Comparison against published Cmax

Kuchimanchi 2018 Results, paragraph following Table 3, reports mean observed unbound evolocumab Cmax of 18.6 µg/mL after 140 mg SC Q2W and 59 µg/mL after 420 mg SC QM. These values are population means observed across the phase 1–3 dataset (i.e., they include between-subject variability and covariate effects that differ from the Methods-defined reference patient), so an exact match is not expected for the typical-value simulation here; agreement within ~10% would be a reasonable sanity check. The Tmax of the SC profile is not reported as a typical value in the paper; the simulated Tmax is driven by the fixed ka = 0.319 day-1 and the regimen-specific dose accumulation.

cmax_obs <- tibble::tibble(
  regimen = c("140 mg SC Q2W", "420 mg SC QM"),
  cmax_paper_ugmL = c(18.6, 59)
)
cmax_sim <- sim |>
  dplyr::filter(time >= 12 * 14 - 28) |>  # within last QM interval window
  dplyr::group_by(regimen) |>
  dplyr::filter(time >= (12 * 14 - tau_by_regimen[regimen[1]])) |>
  dplyr::summarise(cmax_sim_ugmL = max(Cc), .groups = "drop")
cmax_cmp <- dplyr::left_join(cmax_obs, cmax_sim, by = "regimen") |>
  dplyr::mutate(pct_diff = round(100 * (cmax_sim_ugmL - cmax_paper_ugmL)
                                  / cmax_paper_ugmL, 1))
knitr::kable(cmax_cmp,
  caption = "Simulated (typical-value) steady-state C~max~ vs published mean observed C~max~.")
Simulated (typical-value) steady-state Cmax vs published mean observed Cmax.
regimen cmax_paper_ugmL cmax_sim_ugmL pct_diff
140 mg SC Q2W 18.6 17.73123 -4.7
420 mg SC QM 59.0 55.49947 -5.9

Assumptions and deviations

  • IIV block matrix approximated as diagonal. Kuchimanchi 2018 states that CL, V, and Vmax share a full-block variance matrix and refers the reader to “Table 4” for the inter-parameter correlations. However, the paper’s Table 4 is the exposure–response model parameter table and does not list the population-PK omega-block correlations; the correlations are not published anywhere in the article or supplement. The model file therefore encodes independent diagonal IIV on CL, V, and Vmax. This understates the individual-level covariance structure relative to the published fit (in particular the high CL–Vmax correlation that the paper calls out as influencing body-weight covariate-effect precision) but has no effect on typical-value (rxode2::zeroRe()) simulation or on population-level summaries.

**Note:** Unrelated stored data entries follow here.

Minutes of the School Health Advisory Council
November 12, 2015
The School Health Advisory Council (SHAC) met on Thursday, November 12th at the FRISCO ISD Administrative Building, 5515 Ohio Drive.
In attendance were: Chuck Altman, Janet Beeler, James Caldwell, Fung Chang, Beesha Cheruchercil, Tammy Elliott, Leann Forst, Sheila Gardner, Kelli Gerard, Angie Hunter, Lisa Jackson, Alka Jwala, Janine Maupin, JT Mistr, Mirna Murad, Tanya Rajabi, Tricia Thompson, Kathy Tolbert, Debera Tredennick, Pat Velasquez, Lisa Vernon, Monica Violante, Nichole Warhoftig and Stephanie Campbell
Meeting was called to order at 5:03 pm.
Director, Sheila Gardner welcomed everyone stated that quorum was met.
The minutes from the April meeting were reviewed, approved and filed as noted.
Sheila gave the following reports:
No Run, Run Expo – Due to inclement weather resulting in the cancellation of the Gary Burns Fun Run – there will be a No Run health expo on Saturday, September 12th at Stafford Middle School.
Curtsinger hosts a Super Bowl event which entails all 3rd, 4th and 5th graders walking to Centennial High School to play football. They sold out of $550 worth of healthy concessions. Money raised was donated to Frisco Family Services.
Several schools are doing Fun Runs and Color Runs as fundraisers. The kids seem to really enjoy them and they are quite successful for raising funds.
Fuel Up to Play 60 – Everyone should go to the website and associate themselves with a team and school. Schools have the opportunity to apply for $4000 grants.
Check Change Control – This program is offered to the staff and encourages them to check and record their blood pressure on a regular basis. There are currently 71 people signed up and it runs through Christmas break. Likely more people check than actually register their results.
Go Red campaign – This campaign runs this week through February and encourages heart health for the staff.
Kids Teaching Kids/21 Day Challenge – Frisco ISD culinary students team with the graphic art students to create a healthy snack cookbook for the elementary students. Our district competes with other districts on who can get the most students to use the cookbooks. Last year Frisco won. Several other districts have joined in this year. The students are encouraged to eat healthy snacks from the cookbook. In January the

  • Exposure–response (Emax) model not packaged. The paper additionally reports an Emax-type exposure–response model (Table 4) linking AUCwk8–12 to LDL-C at the mean of weeks 10 and 12. That model is a cross-sectional algebraic relationship rather than a dynamic PK/PD ODE, so it is not a natural fit for the nlmixr2lib library. Only the population PK model is packaged here.

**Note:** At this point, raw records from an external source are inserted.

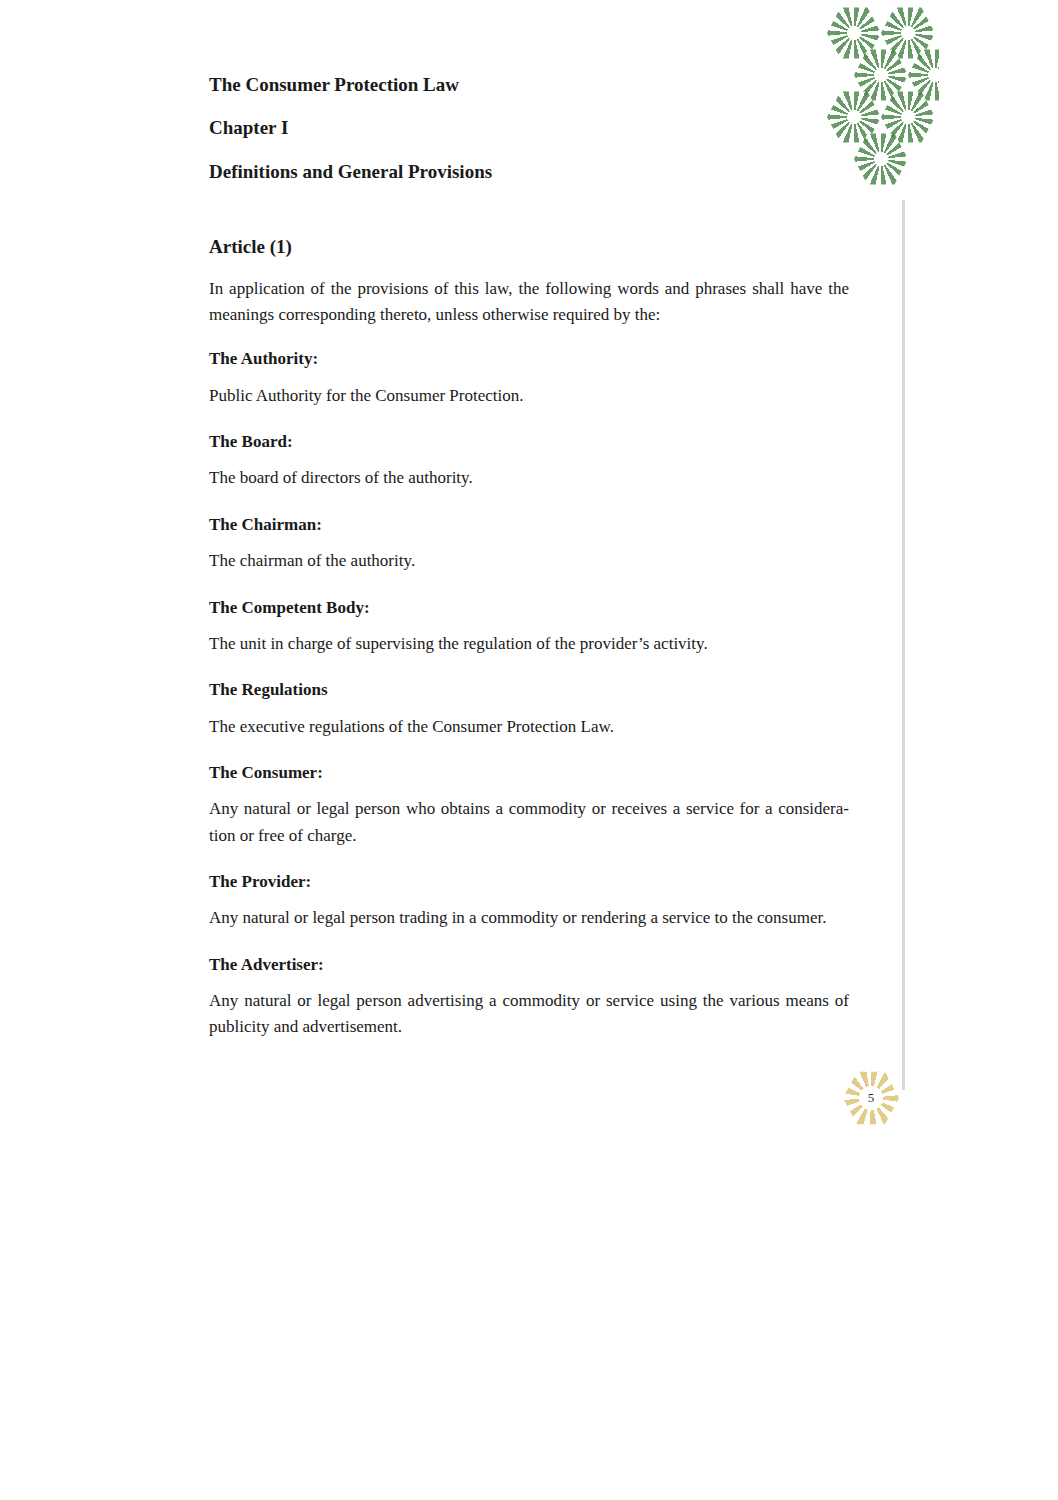The Consumer Protection Law
Chapter I
Definitions and General Provisions
Article (1)
In application of the provisions of this law, the following words and phrases shall have the meanings corresponding thereto, unless otherwise required by the:
The Authority:
Public Authority for the Consumer Protection.
The Board:
The board of directors of the authority.
The Chairman:
The chairman of the authority.
The Competent Body:
The unit in charge of supervising the regulation of the provider’s activity.
The Regulations
The executive regulations of the Consumer Protection Law.
The Consumer:
Any natural or legal person who obtains a commodity or receives a service for a consideration or free of charge.
The Provider:
Any natural or legal person trading in a commodity or rendering a service to the consumer.
The Advertiser:
Any natural or legal person advertising a commodity or service using the various means of publicity and advertisement.
5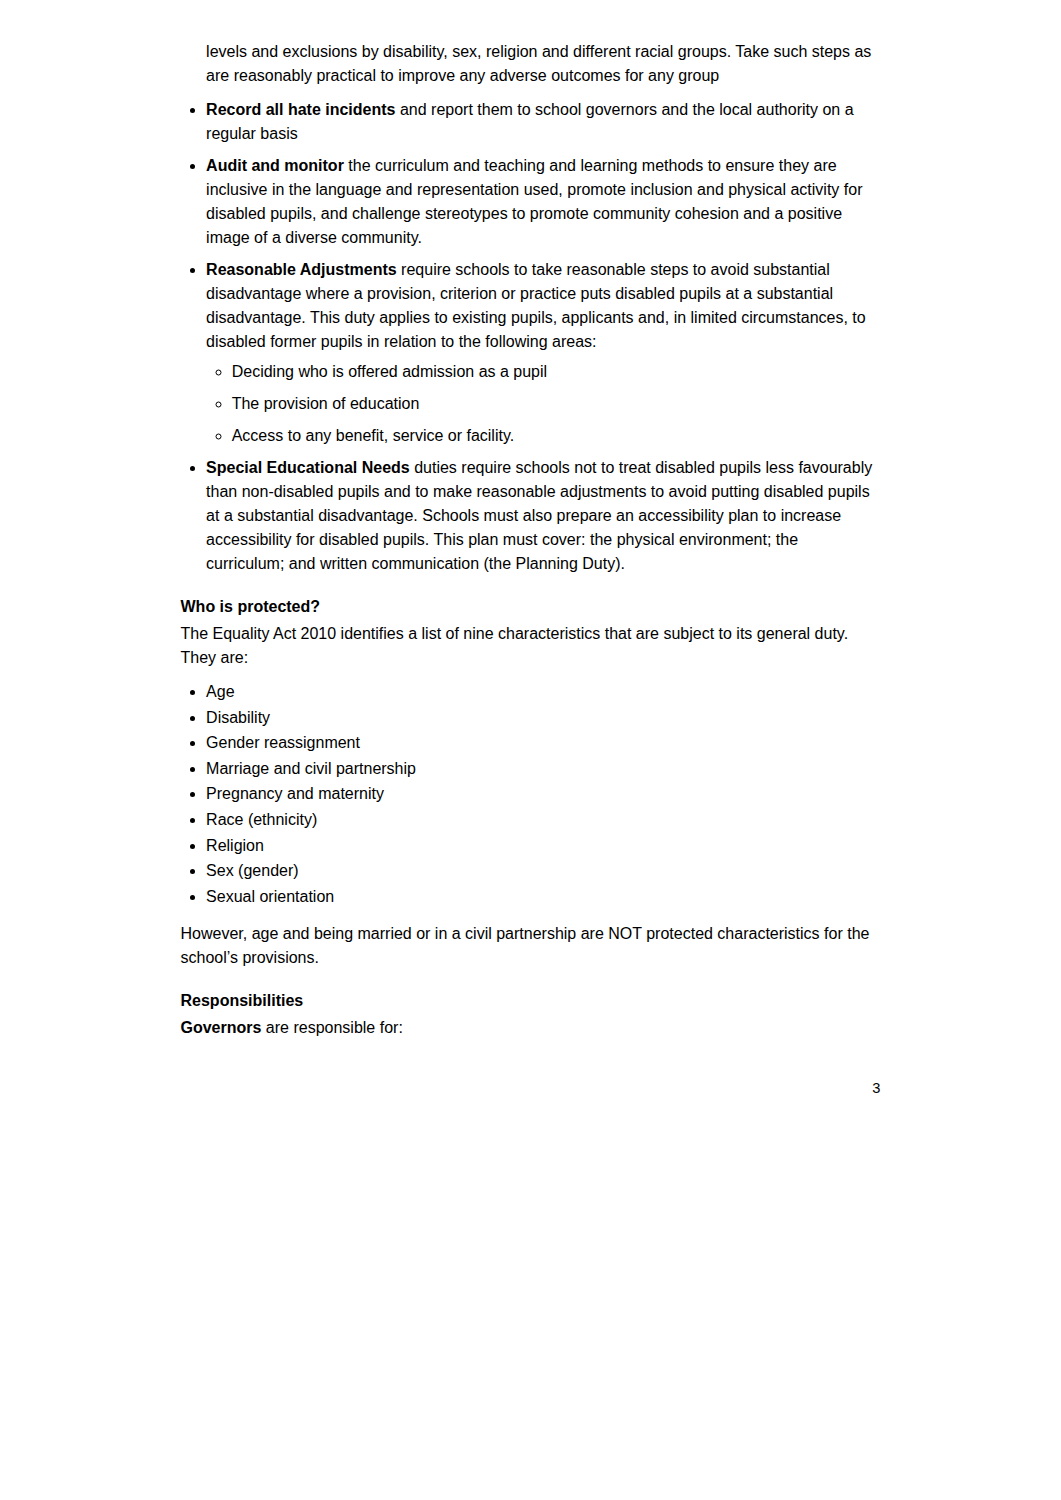levels and exclusions by disability, sex, religion and different racial groups. Take such steps as are reasonably practical to improve any adverse outcomes for any group
Record all hate incidents and report them to school governors and the local authority on a regular basis
Audit and monitor the curriculum and teaching and learning methods to ensure they are inclusive in the language and representation used, promote inclusion and physical activity for disabled pupils, and challenge stereotypes to promote community cohesion and a positive image of a diverse community.
Reasonable Adjustments require schools to take reasonable steps to avoid substantial disadvantage where a provision, criterion or practice puts disabled pupils at a substantial disadvantage. This duty applies to existing pupils, applicants and, in limited circumstances, to disabled former pupils in relation to the following areas:
Deciding who is offered admission as a pupil
The provision of education
Access to any benefit, service or facility.
Special Educational Needs duties require schools not to treat disabled pupils less favourably than non-disabled pupils and to make reasonable adjustments to avoid putting disabled pupils at a substantial disadvantage. Schools must also prepare an accessibility plan to increase accessibility for disabled pupils. This plan must cover: the physical environment; the curriculum; and written communication (the Planning Duty).
Who is protected?
The Equality Act 2010 identifies a list of nine characteristics that are subject to its general duty. They are:
Age
Disability
Gender reassignment
Marriage and civil partnership
Pregnancy and maternity
Race (ethnicity)
Religion
Sex (gender)
Sexual orientation
However, age and being married or in a civil partnership are NOT protected characteristics for the school’s provisions.
Responsibilities
Governors are responsible for:
3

  • Molecular weight used to convert between the paper’s target-unit scale (nM) and the model’s concentration scale (µg/mL) is 141 800 g/mol (evolocumab, FDA-approved Repatha label). The paper does not state the molecular weight explicitly; the same value reproduces the paper’s 5.9 nM ≈ 425 ng/mL reference-PCSK9 relationship within rounding when the PCSK9 molecular weight (~72 kDa) is applied to PCSK9.
  • Reference patient characteristics used in the virtual cohort are the Methods-section reference definition: 84 kg male, not on lipid-lowering medication, baseline PCSK9 = 425 ng/mL. Body weight distribution and PCSK9 distribution in the broader trial population (which shifts observed mean Cmax slightly relative to the reference patient) are not reproduced in this typical-value simulation.

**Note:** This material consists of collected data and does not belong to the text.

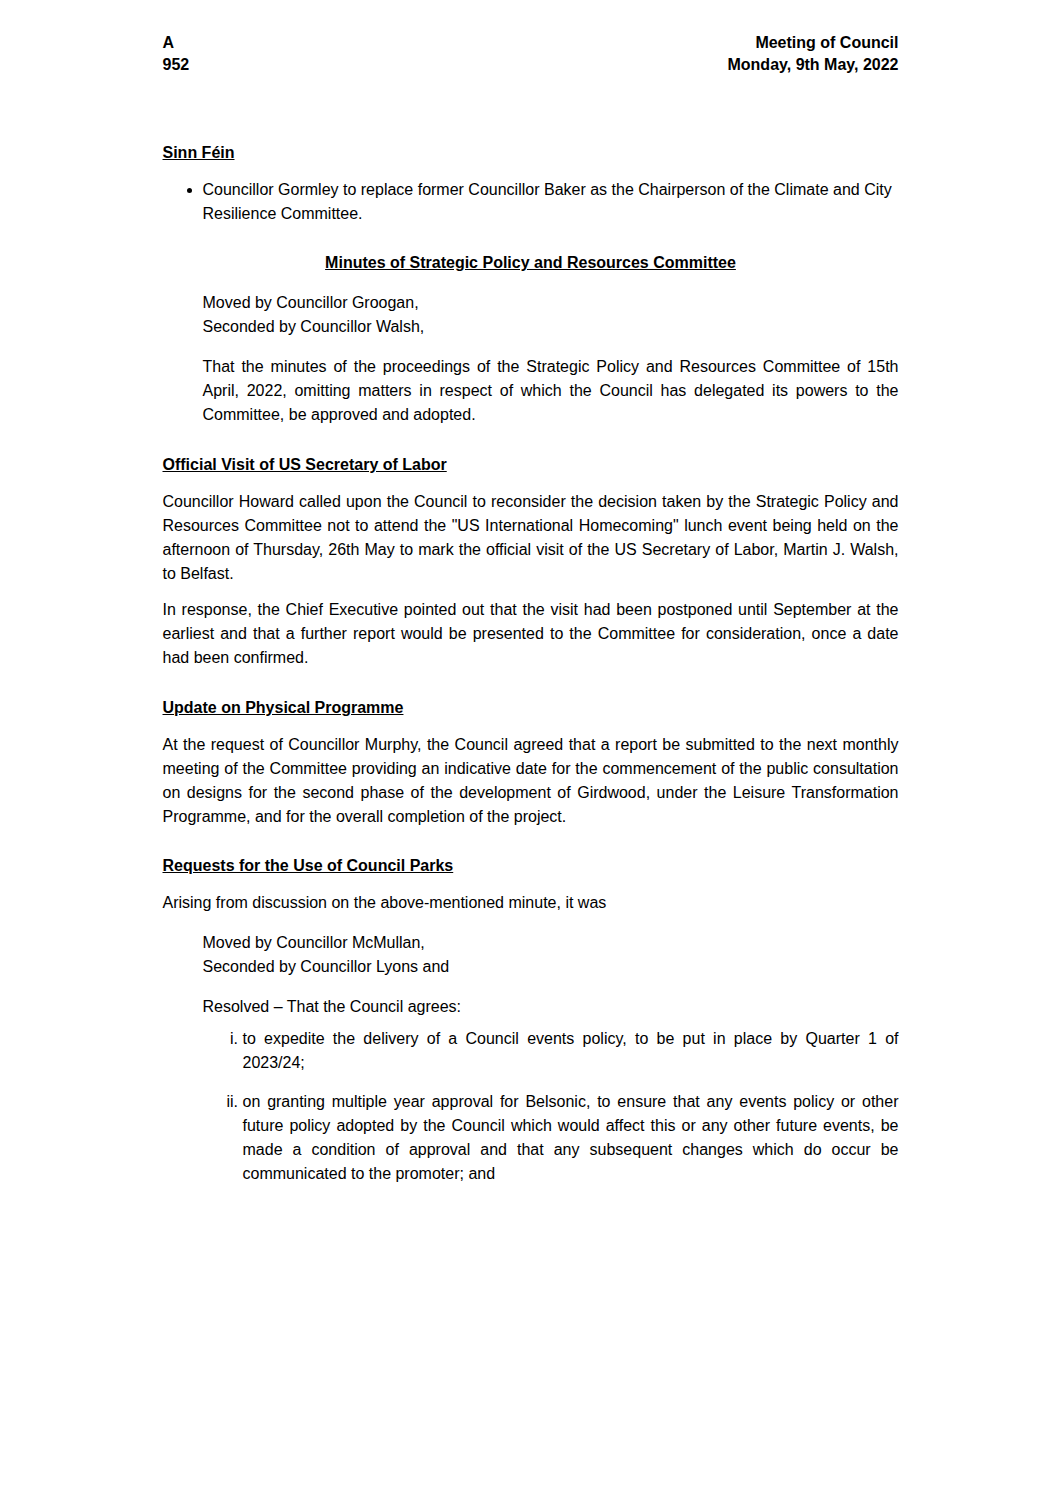A
952
Meeting of Council
Monday, 9th May, 2022
Sinn Féin
Councillor Gormley to replace former Councillor Baker as the Chairperson of the Climate and City Resilience Committee.
Minutes of Strategic Policy and Resources Committee
Moved by Councillor Groogan,
Seconded by Councillor Walsh,
That the minutes of the proceedings of the Strategic Policy and Resources Committee of 15th April, 2022, omitting matters in respect of which the Council has delegated its powers to the Committee, be approved and adopted.
Official Visit of US Secretary of Labor
Councillor Howard called upon the Council to reconsider the decision taken by the Strategic Policy and Resources Committee not to attend the "US International Homecoming" lunch event being held on the afternoon of Thursday, 26th May to mark the official visit of the US Secretary of Labor, Martin J. Walsh, to Belfast.
In response, the Chief Executive pointed out that the visit had been postponed until September at the earliest and that a further report would be presented to the Committee for consideration, once a date had been confirmed.
Update on Physical Programme
At the request of Councillor Murphy, the Council agreed that a report be submitted to the next monthly meeting of the Committee providing an indicative date for the commencement of the public consultation on designs for the second phase of the development of Girdwood, under the Leisure Transformation Programme, and for the overall completion of the project.
Requests for the Use of Council Parks
Arising from discussion on the above-mentioned minute, it was
Moved by Councillor McMullan,
Seconded by Councillor Lyons and
Resolved – That the Council agrees:
to expedite the delivery of a Council events policy, to be put in place by Quarter 1 of 2023/24;
on granting multiple year approval for Belsonic, to ensure that any events policy or other future policy adopted by the Council which would affect this or any other future events, be made a condition of approval and that any subsequent changes which do occur be communicated to the promoter; and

  • Time-fixed covariates. All covariates in the model file (WT, SEXF, STATIN_MONO, EZE, PCSK9) are treated as baseline time-fixed. Kuchimanchi 2018’s dataset used baseline values for these covariates; concomitant-medication status was required to be stable (>4 weeks of administration before study day 1) in the exposure–response analysis, though the popPK analysis used any duration of administration.